Right behind Watson was Alister MacArthur in the Talbot Sunbeam also having his first run out in the Lake District forests. He finished 27th overall and was fourth in class stating that he really enjoyed himself: “The second stage (Wythop) was shitty, but she was really singing in Greystoke. On the last stage I took 15 seconds off my earlier time through Greystoke and I caught a car on the Finish line. He didn’t slow me down or cost me any time but catching someone is always encouraging.” His next event is likely to be the Manx National in May: “I’m just picking and choosing events that I fancy,” he said,” and last year I did events in Wales and England, the Reivers and then did Mull which gave me a taste for tarmac, hence the Manx.”

Allan McDowall was off the pace at the weekend finishing 29th in the Escort: “That was my first time out since I cowped it on the Reivers last year,” he said, “the rebuild took so long because we were moving premises at home so I’m just getting back into it.” He also did the first two stages with no intercom, so that didn’t help matters.

Young Keith Riddick had a troubled day with the MG despite having a major rebuild over the Winter – the car that is, not the boy.

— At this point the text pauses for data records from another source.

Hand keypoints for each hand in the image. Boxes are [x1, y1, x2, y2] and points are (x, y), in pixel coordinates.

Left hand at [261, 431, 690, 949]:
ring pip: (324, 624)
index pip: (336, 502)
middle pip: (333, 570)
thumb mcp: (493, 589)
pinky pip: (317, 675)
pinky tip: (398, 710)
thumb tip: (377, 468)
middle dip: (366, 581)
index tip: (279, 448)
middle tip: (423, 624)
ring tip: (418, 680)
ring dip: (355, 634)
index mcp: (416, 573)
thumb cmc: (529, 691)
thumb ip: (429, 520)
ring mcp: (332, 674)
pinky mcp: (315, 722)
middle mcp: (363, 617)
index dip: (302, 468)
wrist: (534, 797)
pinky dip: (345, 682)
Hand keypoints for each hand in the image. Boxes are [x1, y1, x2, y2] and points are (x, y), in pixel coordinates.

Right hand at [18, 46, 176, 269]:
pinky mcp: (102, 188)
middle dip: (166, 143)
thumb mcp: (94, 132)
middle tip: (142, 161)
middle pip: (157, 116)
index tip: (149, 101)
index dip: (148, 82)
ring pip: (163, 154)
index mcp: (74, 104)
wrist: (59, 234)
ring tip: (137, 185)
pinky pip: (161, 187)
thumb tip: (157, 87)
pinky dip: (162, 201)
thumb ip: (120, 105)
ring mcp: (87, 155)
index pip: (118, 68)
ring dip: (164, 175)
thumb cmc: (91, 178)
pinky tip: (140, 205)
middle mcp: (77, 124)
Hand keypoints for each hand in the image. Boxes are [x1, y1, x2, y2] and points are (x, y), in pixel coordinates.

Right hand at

The gearbox seized on the third test prompting Mark McCulloch to get the spare linkage out of the van only to find out that it was seized solid – apparently that was down to sourcing spare parts from scrapyards, sorry, recycling centres, and then not ensuring that they were stripped and checked before putting in the spares box! By the time the car got back to service Mark had the unit rebuilt and then the team swung into action like a well oiled machine – or more like a kids’ rammy at a wedding scramble! At the finish Keith remarked: “1st and 2nd gears are very over-rated. If you don’t have them, you don’t need them – although it needs a new clutch now.” He finished 48th and 4th in class.

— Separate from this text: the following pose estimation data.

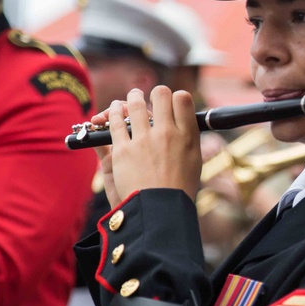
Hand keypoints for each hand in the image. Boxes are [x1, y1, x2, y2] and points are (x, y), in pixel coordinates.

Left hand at [102, 86, 201, 203]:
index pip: (183, 99)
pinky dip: (111, 115)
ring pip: (134, 104)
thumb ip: (189, 140)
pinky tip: (110, 113)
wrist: (159, 211)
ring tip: (129, 99)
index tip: (173, 101)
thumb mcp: (194, 163)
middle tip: (152, 96)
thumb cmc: (179, 189)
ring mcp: (144, 140)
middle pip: (161, 95)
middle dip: (156, 93)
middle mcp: (167, 133)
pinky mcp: (123, 150)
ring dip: (131, 99)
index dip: (177, 97)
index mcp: (188, 137)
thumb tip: (184, 124)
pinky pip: (114, 123)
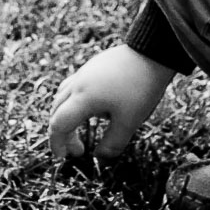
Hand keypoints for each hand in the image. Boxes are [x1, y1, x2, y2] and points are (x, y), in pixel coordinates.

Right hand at [47, 44, 175, 159]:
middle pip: (56, 110)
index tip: (65, 157)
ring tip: (79, 128)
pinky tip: (94, 108)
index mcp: (83, 99)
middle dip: (61, 133)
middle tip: (77, 149)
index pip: (58, 125)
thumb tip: (100, 158)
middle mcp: (78, 84)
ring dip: (64, 115)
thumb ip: (113, 144)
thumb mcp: (129, 122)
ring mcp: (84, 72)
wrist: (153, 51)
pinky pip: (73, 86)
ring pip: (62, 96)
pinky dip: (73, 102)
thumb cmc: (141, 87)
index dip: (58, 143)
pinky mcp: (93, 65)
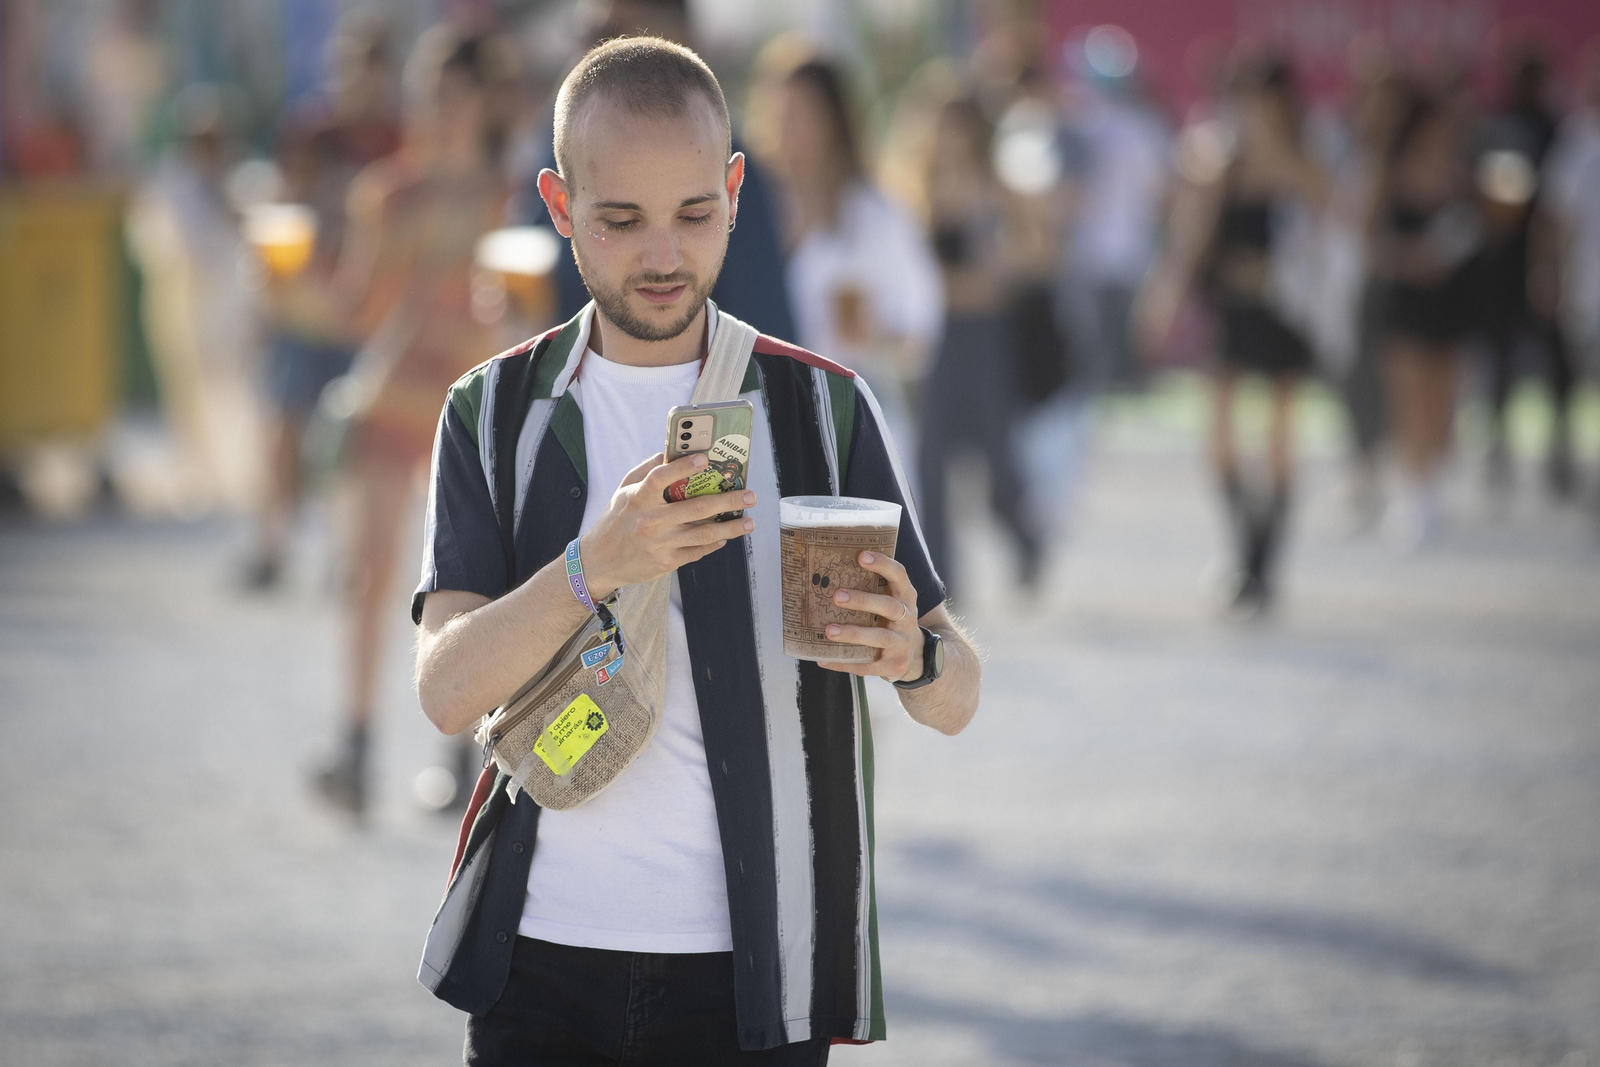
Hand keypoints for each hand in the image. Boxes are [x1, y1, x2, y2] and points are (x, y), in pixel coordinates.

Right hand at [578, 451, 754, 599]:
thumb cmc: (614, 521)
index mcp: (638, 499)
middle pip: (696, 508)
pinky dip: (714, 544)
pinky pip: (697, 551)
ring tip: (749, 521)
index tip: (705, 458)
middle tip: (749, 495)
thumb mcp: (622, 491)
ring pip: (704, 534)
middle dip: (728, 500)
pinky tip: (725, 536)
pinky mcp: (667, 562)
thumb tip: (669, 452)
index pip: (661, 477)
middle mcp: (650, 521)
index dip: (683, 467)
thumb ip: (645, 470)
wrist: (599, 562)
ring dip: (731, 527)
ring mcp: (660, 544)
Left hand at [817, 551, 923, 682]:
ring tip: (829, 631)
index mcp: (905, 597)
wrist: (917, 657)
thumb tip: (827, 573)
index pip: (899, 575)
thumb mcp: (892, 602)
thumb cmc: (892, 622)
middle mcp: (908, 619)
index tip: (861, 555)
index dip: (883, 564)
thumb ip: (872, 589)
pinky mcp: (894, 666)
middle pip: (889, 607)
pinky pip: (868, 666)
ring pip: (880, 637)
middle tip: (836, 596)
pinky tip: (824, 660)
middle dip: (863, 601)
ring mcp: (903, 644)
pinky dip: (844, 663)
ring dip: (853, 633)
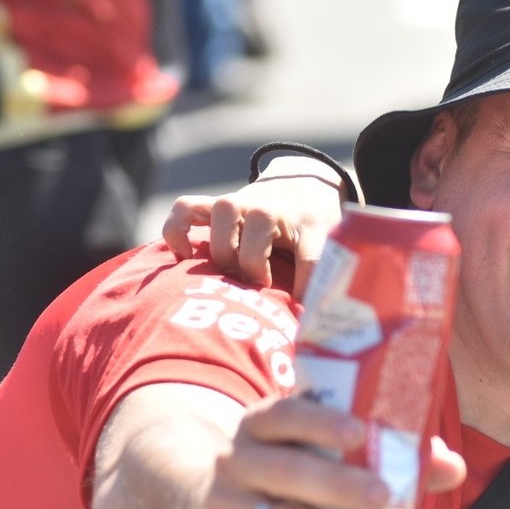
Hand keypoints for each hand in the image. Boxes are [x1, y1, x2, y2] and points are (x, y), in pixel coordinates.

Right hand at [162, 162, 347, 299]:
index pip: (310, 258)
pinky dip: (177, 232)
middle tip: (259, 289)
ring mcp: (240, 201)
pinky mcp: (215, 202)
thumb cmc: (315, 228)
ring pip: (222, 217)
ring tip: (229, 275)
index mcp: (308, 224)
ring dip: (223, 253)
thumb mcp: (332, 248)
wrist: (305, 184)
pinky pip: (185, 208)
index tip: (299, 313)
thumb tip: (317, 324)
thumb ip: (325, 280)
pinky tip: (185, 258)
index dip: (304, 290)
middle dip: (255, 271)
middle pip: (256, 238)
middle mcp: (271, 208)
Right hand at [197, 397, 465, 508]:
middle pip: (286, 471)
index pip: (285, 414)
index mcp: (262, 424)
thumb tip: (453, 468)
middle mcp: (235, 461)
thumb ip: (392, 457)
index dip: (321, 422)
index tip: (361, 432)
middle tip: (384, 496)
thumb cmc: (297, 478)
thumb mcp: (327, 457)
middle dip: (338, 486)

Ian Baumgart was another in trouble using this as a shakedown ahead of his home event next weekend. One of the rods operating the gearshift broke on the first loop and he struggled to reach service where it was welded up. Then it broke again, and had to be re-welded and lasted till the finish. Ian also admitted to one wee mistake: “I went Left when I was told to go Right – I think it’s an age thing!” He finished 66th o/a.

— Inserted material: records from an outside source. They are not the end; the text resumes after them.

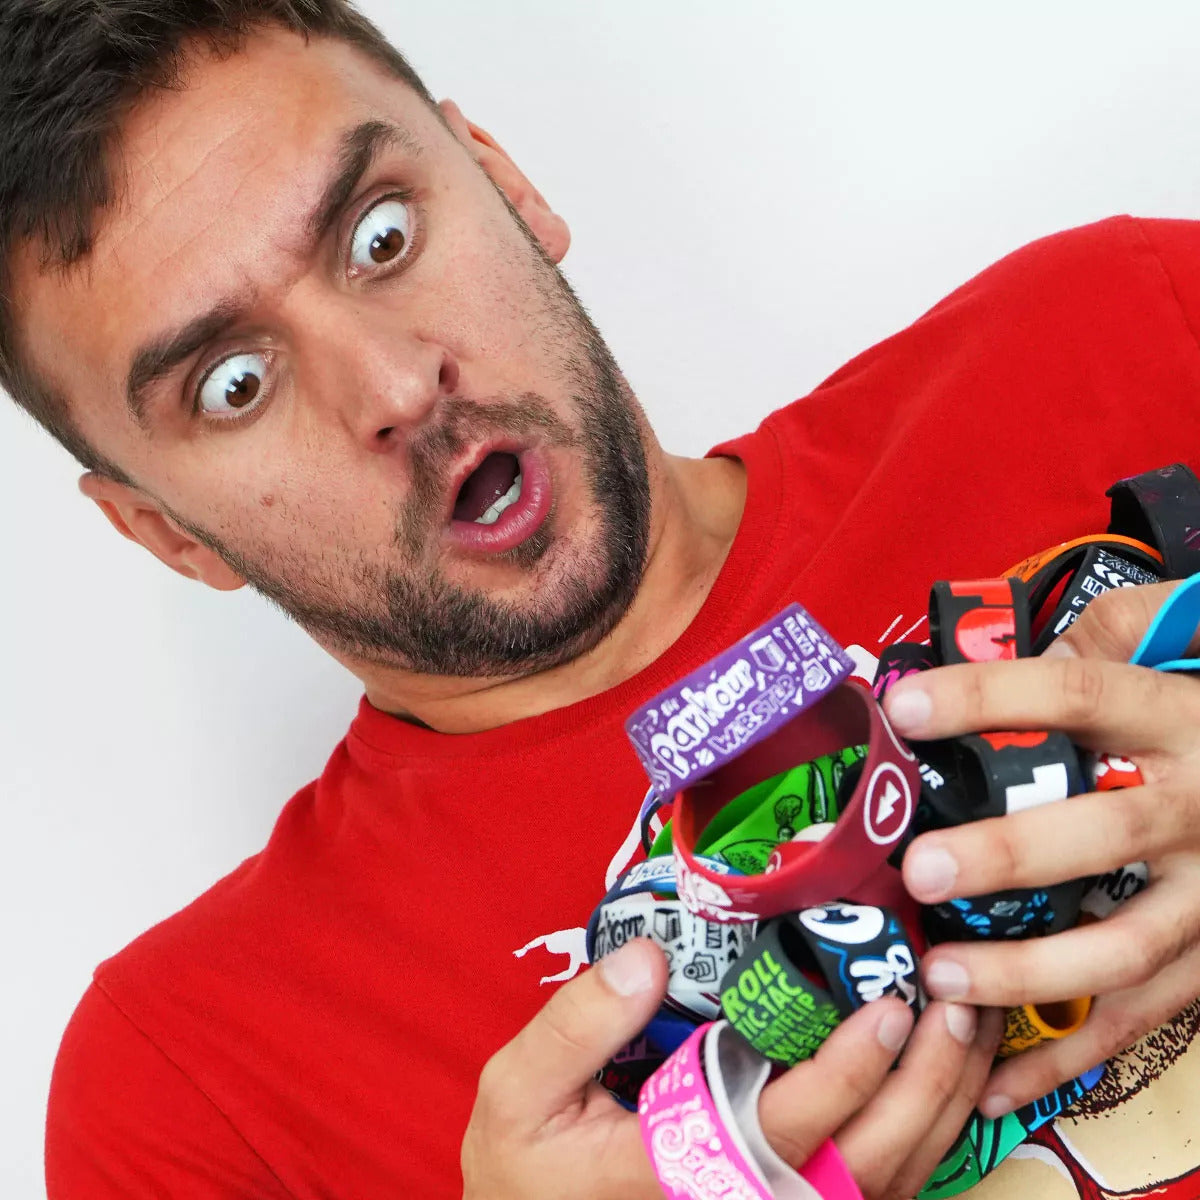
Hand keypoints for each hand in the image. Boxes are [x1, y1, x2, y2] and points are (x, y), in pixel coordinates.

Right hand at [461, 937, 1001, 1199]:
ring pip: (890, 1180)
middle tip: (956, 1000)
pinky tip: (948, 1074)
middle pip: (868, 1163)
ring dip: (943, 1104)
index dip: (849, 1072)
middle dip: (926, 1084)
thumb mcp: (518, 1092)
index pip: (789, 1131)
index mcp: (684, 1177)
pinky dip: (931, 1132)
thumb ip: (577, 1023)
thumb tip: (648, 954)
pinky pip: (881, 1185)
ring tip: (970, 1023)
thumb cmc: (529, 1167)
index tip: (890, 1005)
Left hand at [882, 582, 1199, 1119]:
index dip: (990, 699)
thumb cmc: (1198, 712)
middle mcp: (1198, 808)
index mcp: (1175, 718)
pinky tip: (992, 1082)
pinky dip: (1066, 1059)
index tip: (904, 708)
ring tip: (940, 976)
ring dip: (1029, 971)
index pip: (1079, 695)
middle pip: (1107, 833)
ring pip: (1126, 947)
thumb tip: (962, 647)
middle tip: (922, 867)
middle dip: (1011, 855)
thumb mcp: (1168, 649)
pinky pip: (1137, 1022)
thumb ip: (1091, 640)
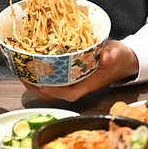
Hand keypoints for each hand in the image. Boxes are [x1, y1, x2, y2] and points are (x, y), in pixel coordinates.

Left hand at [22, 41, 137, 101]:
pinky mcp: (73, 76)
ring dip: (38, 84)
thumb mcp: (117, 54)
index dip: (55, 92)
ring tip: (24, 73)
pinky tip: (35, 69)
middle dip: (39, 88)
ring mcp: (75, 82)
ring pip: (54, 89)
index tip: (42, 86)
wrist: (123, 60)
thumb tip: (106, 56)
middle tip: (24, 77)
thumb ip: (111, 55)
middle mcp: (80, 85)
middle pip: (57, 94)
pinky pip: (55, 81)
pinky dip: (44, 76)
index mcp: (89, 83)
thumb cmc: (119, 58)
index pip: (70, 93)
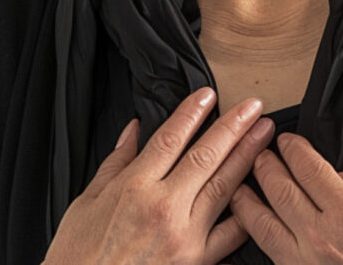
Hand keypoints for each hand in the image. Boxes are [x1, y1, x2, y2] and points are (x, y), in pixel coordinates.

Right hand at [42, 87, 275, 264]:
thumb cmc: (78, 256)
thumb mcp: (85, 202)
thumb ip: (115, 163)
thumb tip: (133, 130)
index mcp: (133, 188)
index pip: (170, 139)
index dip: (192, 113)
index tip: (208, 95)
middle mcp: (163, 208)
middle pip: (206, 156)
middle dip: (233, 127)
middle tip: (254, 107)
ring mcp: (185, 236)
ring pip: (224, 187)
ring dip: (247, 157)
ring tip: (264, 135)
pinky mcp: (197, 261)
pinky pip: (231, 233)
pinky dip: (247, 211)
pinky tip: (260, 191)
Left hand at [228, 132, 342, 264]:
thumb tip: (340, 178)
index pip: (308, 168)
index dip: (294, 149)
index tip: (287, 141)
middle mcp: (320, 236)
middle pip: (279, 190)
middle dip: (266, 166)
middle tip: (261, 155)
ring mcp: (304, 262)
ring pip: (262, 224)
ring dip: (247, 201)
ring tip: (241, 187)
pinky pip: (268, 254)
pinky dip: (254, 236)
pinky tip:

And now an apology. Gordon Alexander was miffed that I had omitted his name from my pre-event Scottish listing: “Do I not count as a Scotsman now that I’ve moved to England?” Oddly enough I had noted the name in recent English event entry lists and results sheets, but given that the home town was Shawbury (in Shropshire) I presumed this was another Gordon Alexander. It isn’t, this is the ex-EACC stalwart from Cumnock who moved south three years back to take up the post of Poultry Director for Heals Farms, so I’ll need to keep an eye out in future. He finished 68th overall in his MG ZR and won his class by 6 seconds. His biggest problem on the day was catching cars in SS2 and 3, smashing his windscreen and lights in the process.

Scott Sloan retired his Vauxhall Corsa at the end of SS4. Like many crews he fell victim to a huge watersplash in SS2 with the Corsa aquaplaning off the road into a ditch. Fortunately spectators were on hand to push him out, but the radiator was clogged with mud. He and David cleared it out to do SS3 but it was still running hot. They took the thermostat out at service but that didn’t appear to help much so they pulled over at the end of SS4 and called it a day.

As for Andrew Gallacher he retired in SS5 after troubles with the flat-shift, but he still came out with the quote of the rally. At first service I noticed that the rear o/s corner had suffered a hit. It wasn’t bad, the light unit had been bashed and the bumper torn, and when I asked what the rear of the car had hit, he said: “I have no idea, I was in the front at the time.” Priceless.